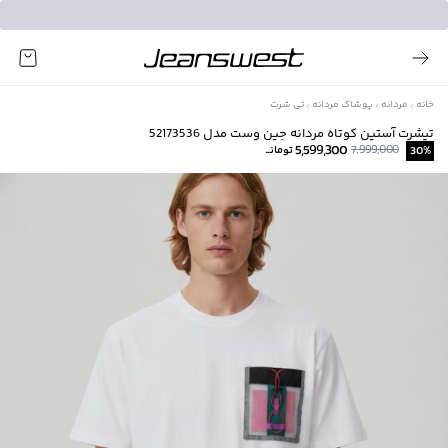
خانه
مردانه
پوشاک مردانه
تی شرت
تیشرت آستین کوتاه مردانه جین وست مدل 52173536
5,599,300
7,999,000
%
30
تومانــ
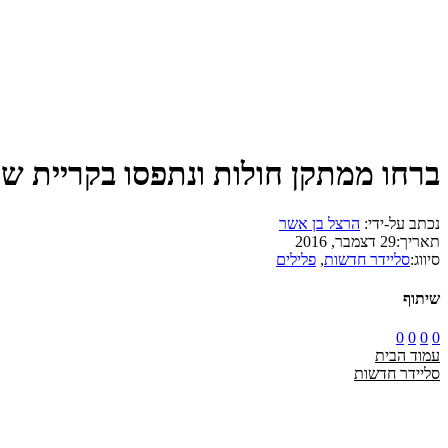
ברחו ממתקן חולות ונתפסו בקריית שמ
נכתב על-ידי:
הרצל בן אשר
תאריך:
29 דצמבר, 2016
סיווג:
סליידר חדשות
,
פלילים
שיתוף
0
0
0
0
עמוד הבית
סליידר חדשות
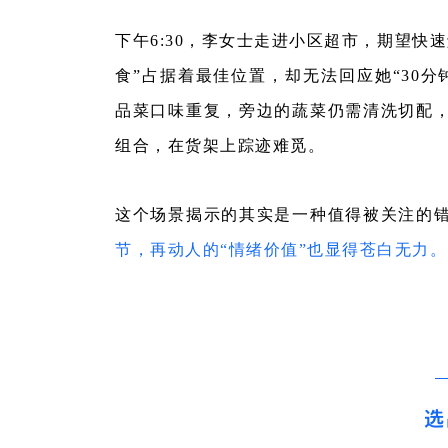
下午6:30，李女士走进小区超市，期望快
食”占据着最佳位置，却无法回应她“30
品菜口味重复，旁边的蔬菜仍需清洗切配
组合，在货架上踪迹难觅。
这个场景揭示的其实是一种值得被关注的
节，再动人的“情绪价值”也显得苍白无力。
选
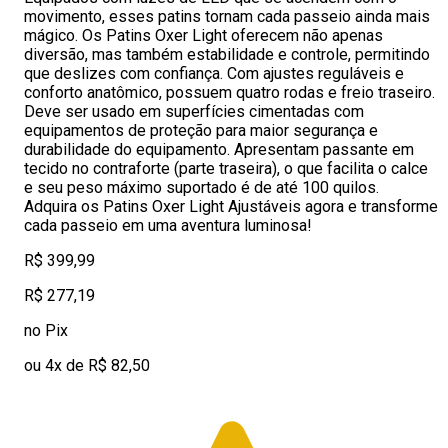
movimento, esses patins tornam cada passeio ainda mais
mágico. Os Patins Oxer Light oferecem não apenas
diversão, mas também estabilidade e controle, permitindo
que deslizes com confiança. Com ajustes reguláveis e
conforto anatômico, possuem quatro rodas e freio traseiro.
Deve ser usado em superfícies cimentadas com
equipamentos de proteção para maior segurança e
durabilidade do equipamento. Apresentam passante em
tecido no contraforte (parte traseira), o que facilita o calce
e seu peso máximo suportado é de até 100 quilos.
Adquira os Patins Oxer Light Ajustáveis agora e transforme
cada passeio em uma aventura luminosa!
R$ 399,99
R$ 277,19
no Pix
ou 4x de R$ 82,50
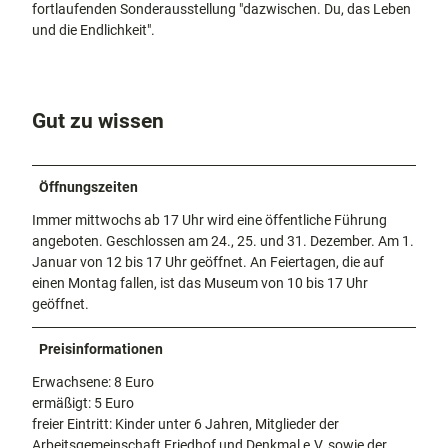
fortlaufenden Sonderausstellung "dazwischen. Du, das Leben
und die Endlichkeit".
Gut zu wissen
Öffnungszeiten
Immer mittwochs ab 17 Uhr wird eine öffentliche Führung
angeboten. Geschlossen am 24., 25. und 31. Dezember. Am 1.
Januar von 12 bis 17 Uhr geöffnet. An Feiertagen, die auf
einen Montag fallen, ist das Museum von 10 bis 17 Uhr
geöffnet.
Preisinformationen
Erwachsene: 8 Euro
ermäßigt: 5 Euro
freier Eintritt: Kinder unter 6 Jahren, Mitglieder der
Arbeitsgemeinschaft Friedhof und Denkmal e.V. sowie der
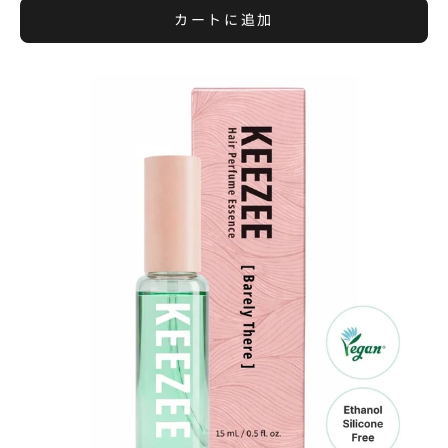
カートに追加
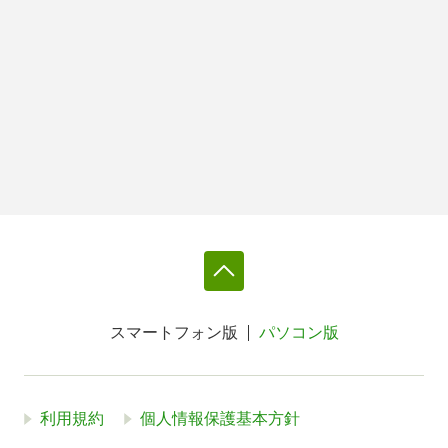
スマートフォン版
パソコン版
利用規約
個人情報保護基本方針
○ ○ ○
JOB
Repeat the data exactly. Pictures should not appear.

TASK RESPONSE
خانه
مردانه
پوشاک مردانه
تی شرت
تیشرت آستین کوتاه مردانه جین وست مدل 52173536
5,599,300
7,999,000
%
30
تومانــ
ברחו ממתקן חולות ונתפסו בקריית שמ
נכתב על-ידי:
הרצל בן אשר
תאריך:
29 דצמבר, 2016
סיווג:
סליידר חדשות
,
פלילים
שיתוף
0
0
0
0
עמוד הבית
סליידר חדשות
下午6:30，李女士走进小区超市，期望快
食”占据着最佳位置，却无法回应她“30
品菜口味重复，旁边的蔬菜仍需清洗切配
组合，在货架上踪迹难觅。
这个场景揭示的其实是一种值得被关注的
节，再动人的“情绪价值”也显得苍白无力。
选
movimento, esses patins tornam cada passeio ainda mais
mágico. Os Patins Oxer Light oferecem não apenas
diversão, mas também estabilidade e controle, permitindo
que deslizes com confiança. Com ajustes reguláveis e
conforto anatômico, possuem quatro rodas e freio traseiro.
Deve ser usado em superfícies cimentadas com
equipamentos de proteção para maior segurança e
durabilidade do equipamento. Apresentam passante em
tecido no contraforte (parte traseira), o que facilita o calce
e seu peso máximo suportado é de até 100 quilos.
Adquira os Patins Oxer Light Ajustáveis agora e transforme
cada passeio em uma aventura luminosa!
R$ 399,99
R$ 277,19
no Pix
ou 4x de R$ 82,50
fortlaufenden Sonderausstellung "dazwischen. Du, das Leben
und die Endlichkeit".
Gut zu wissen
Öffnungszeiten
Immer mittwochs ab 17 Uhr wird eine öffentliche Führung
angeboten. Geschlossen am 24., 25. und 31. Dezember. Am 1.
Januar von 12 bis 17 Uhr geöffnet. An Feiertagen, die auf
einen Montag fallen, ist das Museum von 10 bis 17 Uhr
geöffnet.
Preisinformationen
Erwachsene: 8 Euro
ermäßigt: 5 Euro
freier Eintritt: Kinder unter 6 Jahren, Mitglieder der
Arbeitsgemeinschaft Friedhof und Denkmal e.V. sowie der
カートに追加
スマートフォン版
パソコン版
利用規約
個人情報保護基本方針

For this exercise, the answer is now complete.